* [What the task requires] Since the pictures are not wanted, reproduce only the rest of the records, exactly as given.
== Segment start ==
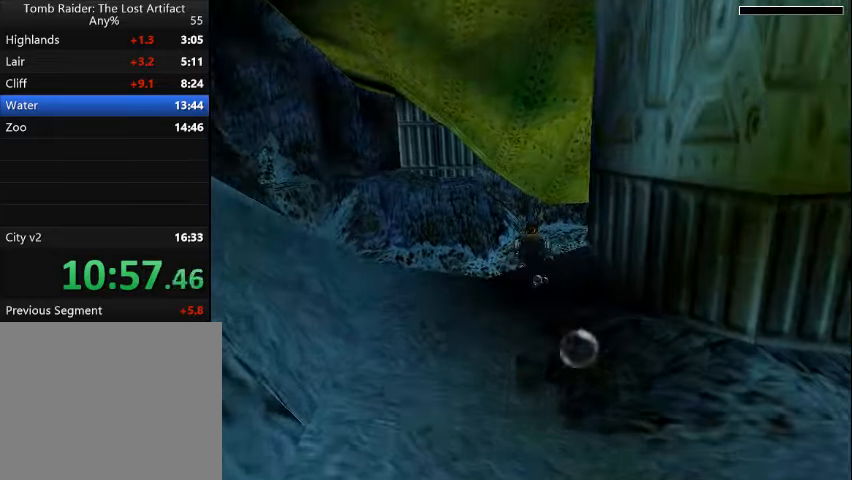
{"buttons": ["SQUARE"], "events": []}
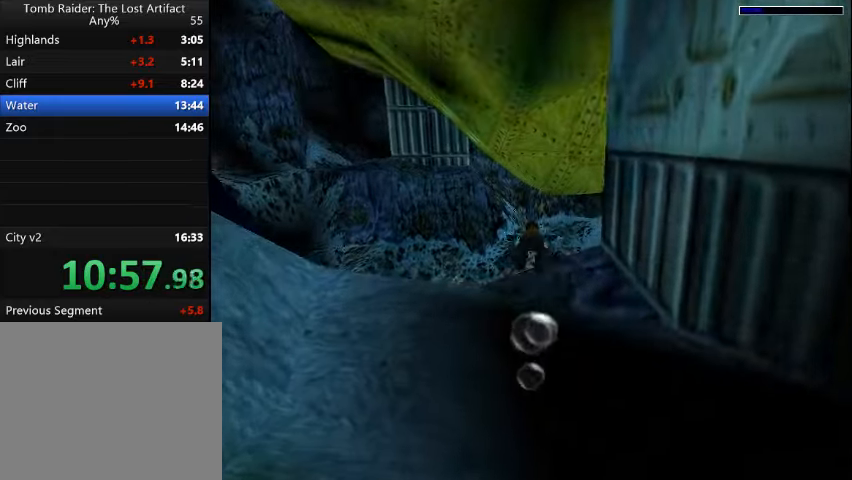
{"buttons": ["SQUARE"], "events": []}
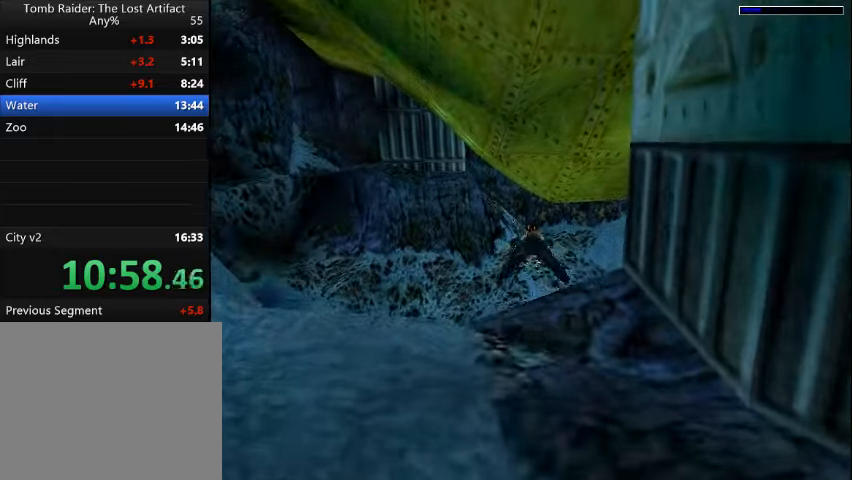
{"buttons": ["SQUARE"], "events": [[66, "DPAD_RIGHT", "down"], [233, "DPAD_RIGHT", "up"]]}
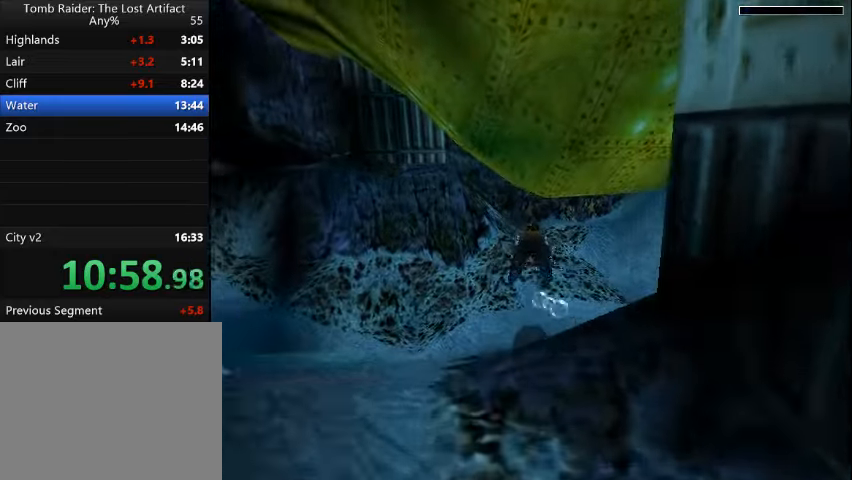
{"buttons": ["SQUARE"], "events": []}
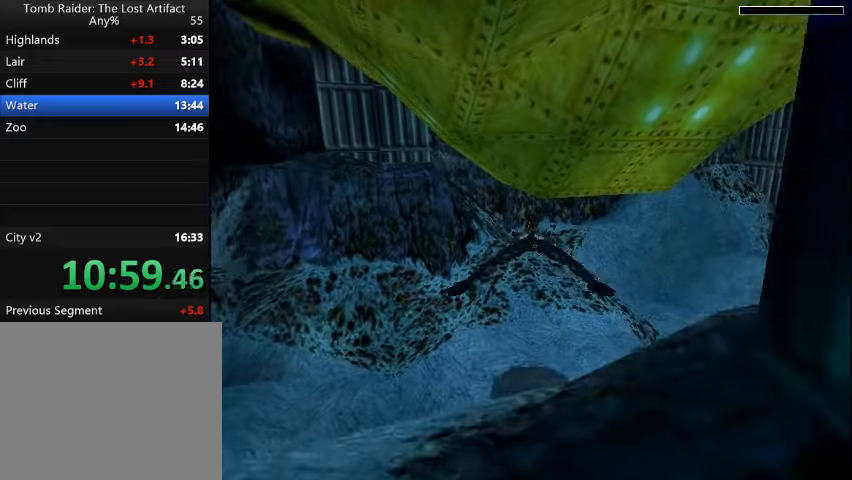
{"buttons": ["SQUARE"], "events": [[334, "DPAD_UP", "down"], [367, "DPAD_UP", "up"]]}
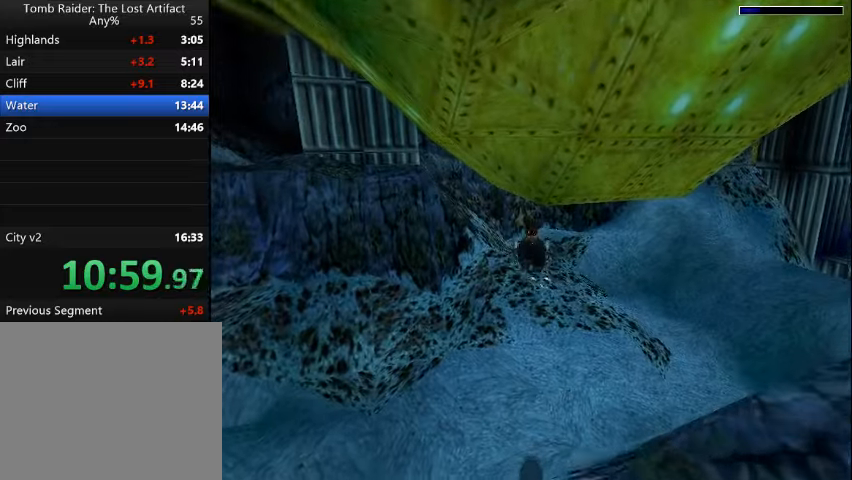
{"buttons": ["SQUARE", "DPAD_RIGHT"], "events": [[67, "DPAD_UP", "down"], [134, "DPAD_UP", "up"], [500, "DPAD_RIGHT", "down"]]}
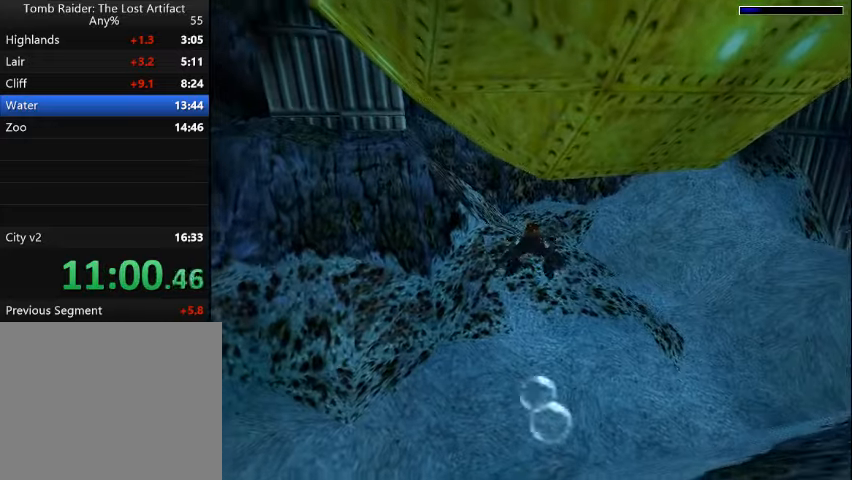
{"buttons": ["SQUARE", "DPAD_RIGHT"], "events": [[167, "DPAD_RIGHT", "up"], [334, "DPAD_RIGHT", "down"]]}
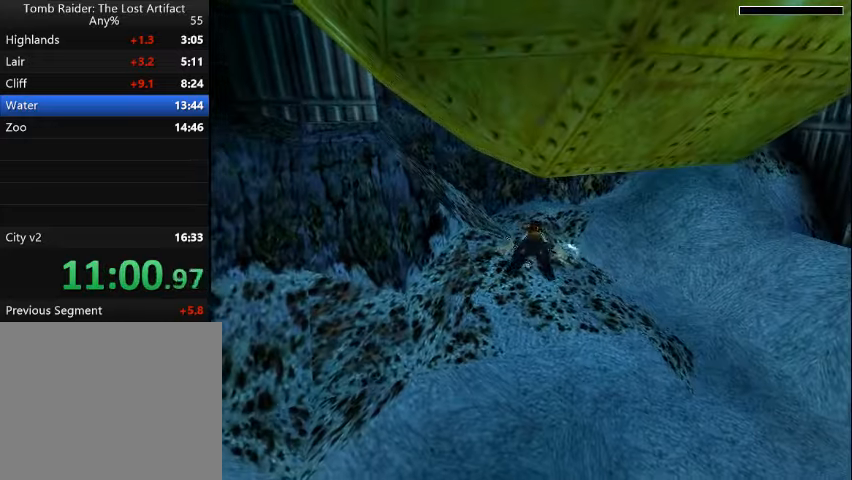
{"buttons": ["SQUARE", "DPAD_DOWN"], "events": [[34, "DPAD_RIGHT", "up"], [467, "DPAD_DOWN", "down"]]}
== Segment end ==
* [Solution to this problem]
{"buttons": ["SQUARE"], "events": []}
{"buttons": ["SQUARE"], "events": []}
{"buttons": ["SQUARE"], "events": [[66, "DPAD_RIGHT", "down"], [233, "DPAD_RIGHT", "up"]]}
{"buttons": ["SQUARE"], "events": []}
{"buttons": ["SQUARE"], "events": [[334, "DPAD_UP", "down"], [367, "DPAD_UP", "up"]]}
{"buttons": ["SQUARE", "DPAD_RIGHT"], "events": [[67, "DPAD_UP", "down"], [134, "DPAD_UP", "up"], [500, "DPAD_RIGHT", "down"]]}
{"buttons": ["SQUARE", "DPAD_RIGHT"], "events": [[167, "DPAD_RIGHT", "up"], [334, "DPAD_RIGHT", "down"]]}
{"buttons": ["SQUARE", "DPAD_DOWN"], "events": [[34, "DPAD_RIGHT", "up"], [467, "DPAD_DOWN", "down"]]}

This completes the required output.